Le chemin, tracé en pleine montagne, s’allongeait sur des croupes escarpées couvertes de sapins gigantesques. On montait ; la température devenait de plus en plus fraîche, et le vent glacé s’engouffrait dans la voiture au point de couper la respiration. Avant d’arriver au col, nous atteignîmes la région des neiges, et dès lors les chevaux, essoufflés, fatigués par des efforts incessants, eurent grand’peine à déraciner le lourd véhicule et à le traîner à la prochaine station. Les bêtes furent changées, et à trois heures du soir la trompe donna le signal du départ. Le ciel était gris plombé ; la neige couvrait d’un manteau sans tache montagnes et vallées. La symphonie du blanc majeur nous envahissait. Seules les eaux sombres du Sewanga se détachaient sur le fond de montagnes neigeuses qui formaient autour du lac une ceinture virginale.

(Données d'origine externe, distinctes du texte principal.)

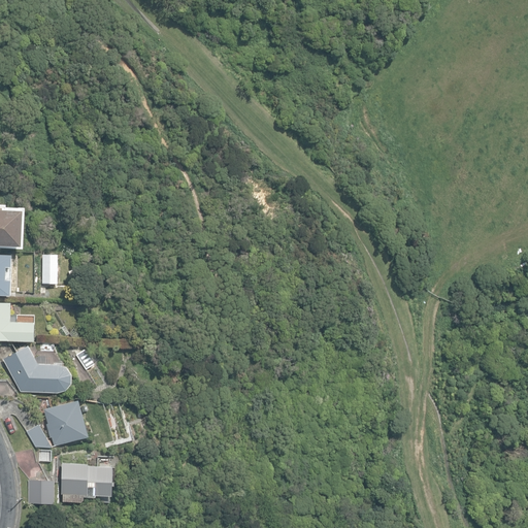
[(0,244),(22,245),(24,209),(1,208),(1,207),(0,206),(0,244)]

Comme Niet s’évertuait à me conter en pure perte une légende où revenaient sans cesse les noms de Noé et de ses fils, la neige se mit à tomber. Les postillons, aveuglés par ses tourbillons, ne tardèrent pas à perdre la piste et à lancer chevaux et voiture au fond d’un cloaque. Je me sentis osciller à droite et à gauche, puis je me trouvai sur le sol ou plutôt sur mon mari : la voiture venait de chavirer. Aucun de nos os ne craqua. Les postillons déchargèrent d’abord le véhicule, et tentèrent de le remettre sur ses quatre roues, en invoquant et en insultant tour à tour les saints les plus puissants du paradis. Prières perdues. Alors, sous prétexte d’aller chercher du renfort, ils sautèrent sur les chevaux et disparurent au galop.

Niet ne nous avait pas faussé compagnie ; il empila piteusement les bagages les uns sur les autres et se mit, j’imagine, à composer une élégie sur la triste aventure de gens perdus au mois de mars au milieu d’une tourmente de neige.

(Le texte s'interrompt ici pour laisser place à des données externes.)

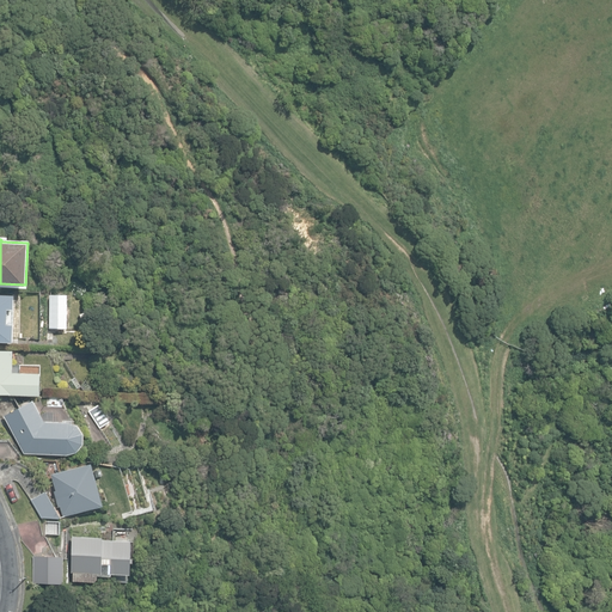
[(0,341),(6,342),(6,338),(12,340),(13,298),(7,298),(7,294),(0,294),(0,341)]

De fait, nous eussions attendu le jour, morfondus au fond de notre carrosse, si des ouvriers employés au déblaiement de la route n’étaient venus à passer. Leur village était voisin, mais nous l’avions traversé sans l’apercevoir. Des cavernes creusées sous terre jusques à quatre mètres de profondeur et auxquelles conduisaient des rampes rapides, perdues derrière des buissons chargés de givre, s’étendaient, paraît-il, sur un vaste espace. Il eût été aussi difficile d’apprécier l’importance de cette fourmilière humaine qu’il était malaisé de la découvrir pendant la nuit.